In this exercise we are going to show how you can easily deduplicate such leads list, by unique emails, while preserving all other data for duplicate rows, concatenating values in other columns by using " | " symbol as value delimiter.
For such deduplication you can use free data matching software called "QDeFuZZiner Lite". It is free for datasets containing up to ten thousand rows.
For this exercise, we will sort our business leads list by email column. It contains 184 rows.
Download QDeFuZZiner Lite
You can download QDeFuZZiner Lite executable from: https://matasoft.hr/qtrendcontrol/index.php/qdefuzziner-fuzzy-data-matching-software/qdefuzziner-get-software
The exe file can run on both Windows and Linux operating system (via Wine), as a portable application.
Import Leads Dataset
First step is to define a QDeFuZZiner project.

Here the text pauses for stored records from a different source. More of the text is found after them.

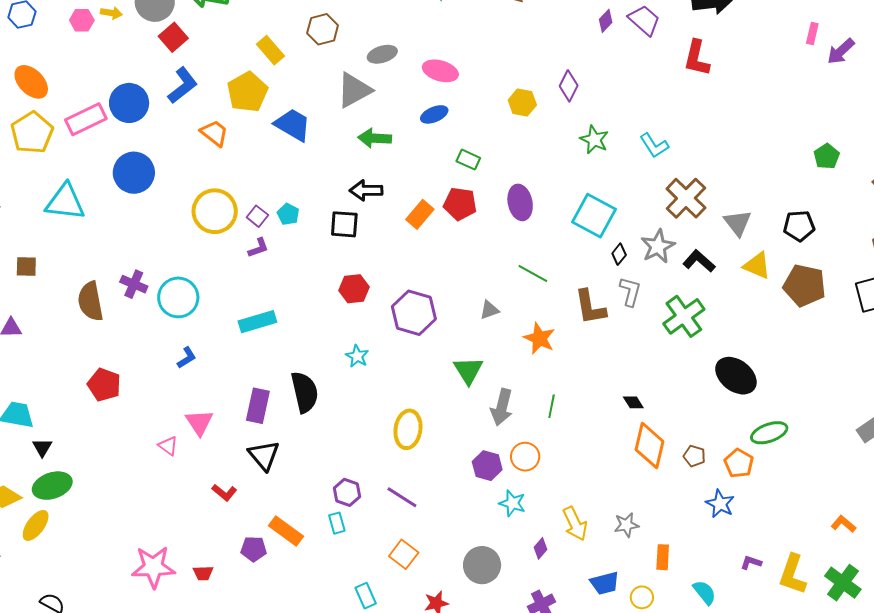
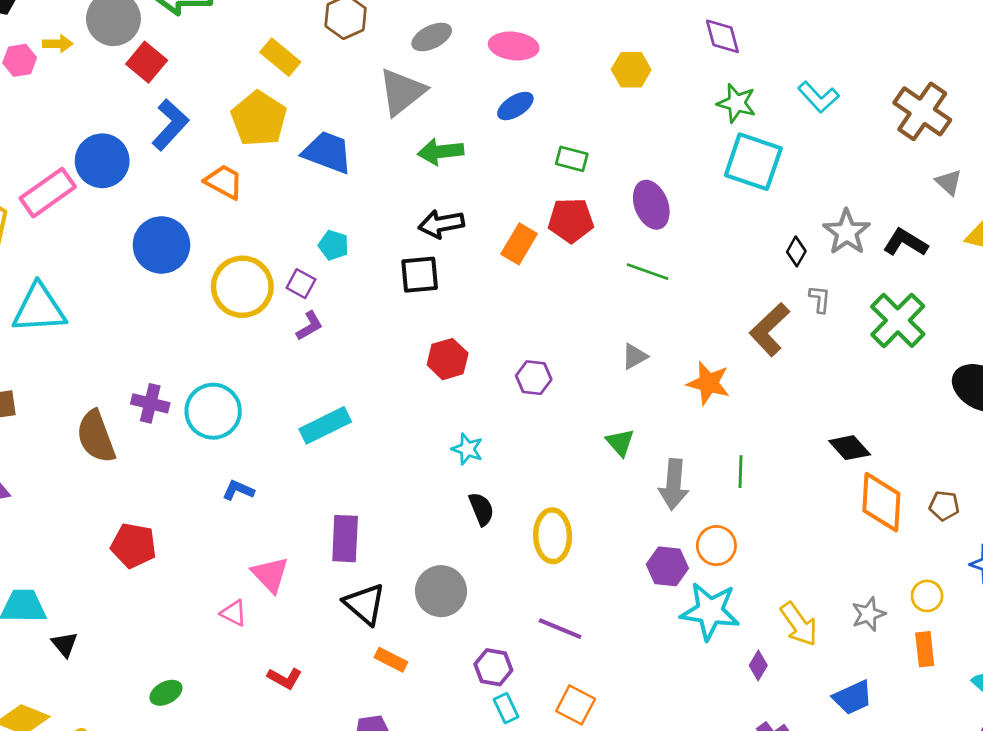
purple diamond: (569, 86) -> (722, 36), moved, turned -32
blue circle: (134, 173) -> (161, 245), moved
brown cross: (686, 198) -> (922, 111), moved
cyan pentagon: (288, 214) -> (333, 245), moved
cyan square: (594, 216) -> (753, 162), moved
gray triangle: (738, 223) -> (949, 182), size x0.7
green line: (533, 273) -> (648, 272), moved
gray L-shape: (630, 291) -> (820, 299), size x0.7
brown L-shape: (590, 307) -> (770, 329), turned 66
purple hexagon: (414, 313) -> (534, 378), size x0.6
blue L-shape: (187, 358) -> (238, 490), turned -115
green triangle: (468, 370) -> (620, 442), size x0.7
black semicircle: (305, 392) -> (481, 509), moved, size x0.6
black diamond: (633, 402) -> (850, 448), size x1.4
green ellipse: (52, 486) -> (166, 693), moved, size x0.6
red L-shape: (224, 492) -> (285, 678), moved
purple hexagon: (347, 492) -> (493, 667), moved
cyan star: (512, 503) -> (710, 611), size x1.6
cyan rectangle: (337, 523) -> (506, 708), moved
orange rectangle: (286, 531) -> (391, 660), moved, size x0.7
gray circle: (482, 565) -> (441, 591), moved
yellow circle: (642, 597) -> (927, 596), moved

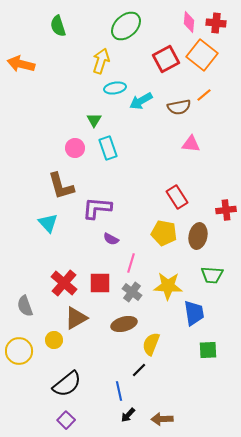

Now, we need to import leads list dataset, as a csv file, as both "left" and "right" dataset. So, we need to export Excel file as csv file. You can export xlsx into csv file in any spreadsheet software, but I recommend you to use LibreOffice Calc software, which has great exporting dialog.
But, before exporting dataset to csv format, we need to add a new column, which we will call "ID" and which will contain row number. We will need this column to uniquely identify each row in deduplication process.
After we added "ID" column, now we can save the dataset and export it into csv format.
Now we have our dataset in csv format, ready to be imported.
In QDeFuZZiner Lite, go to "Data Import" tab and register the dataset as both left and right input dataset.
Now we can import the data, by clicking on "Input both input files to server" button.
Define Deduplication Project
Move to "Data Matching / Deduplication" tab and register new Solution.
In main page, leave all parameters with default value, except "Deduplication (instead of Matching" parameter, which must be switched-on.
Now move to "Solution Fields Picker" sub-tab.
Position cursor on both datasets to "ID" record. Use button "Add Fields Pair to Exact Match Relations Section", to add "ID" columns from "left" and "right" dataset into exact matching constraints definition.
Â
Position cursor on both datasets to "Email" record. Use button "Add Fields Pair to Exact Match Relations Section", to add "ID" columns from "left" and "right" dataset into exact matching constraints definition.
Now go to "Solutions Constraints" sub-tab, under "Exact Match Relations" sub-tab. You will notice two records of exact matching constraints.
In order to perform deduplication correctly, we need to change deafult exact relation type parameter from "=" to "<>", for "ID" field.
Our data matching definition is now finished.
Now we need to enter definition of "merged columns" in order to define how duplicate records will be treated during the deduplication process.
Go to "Merged Columns" sub-tab and use button "Apply Typical Setting For Deduplication", to insert default definition automatically.
This will create default definition.
Since we want to preserve all original values in other columns than Email column, we need to change merging type from "greatest" to "piped". We can use "Apply Merging Type" button to update all rows in definition, at once.
However, after that, we need to manually change merging type to "greatest" for Email column only. This will give us final definition.
Definition is now completed and ready for execution. Dataset will be deduplicated by "Email"
Execute Deduplication
Use "Execute Solution (in one step)" button to perform deduplication process.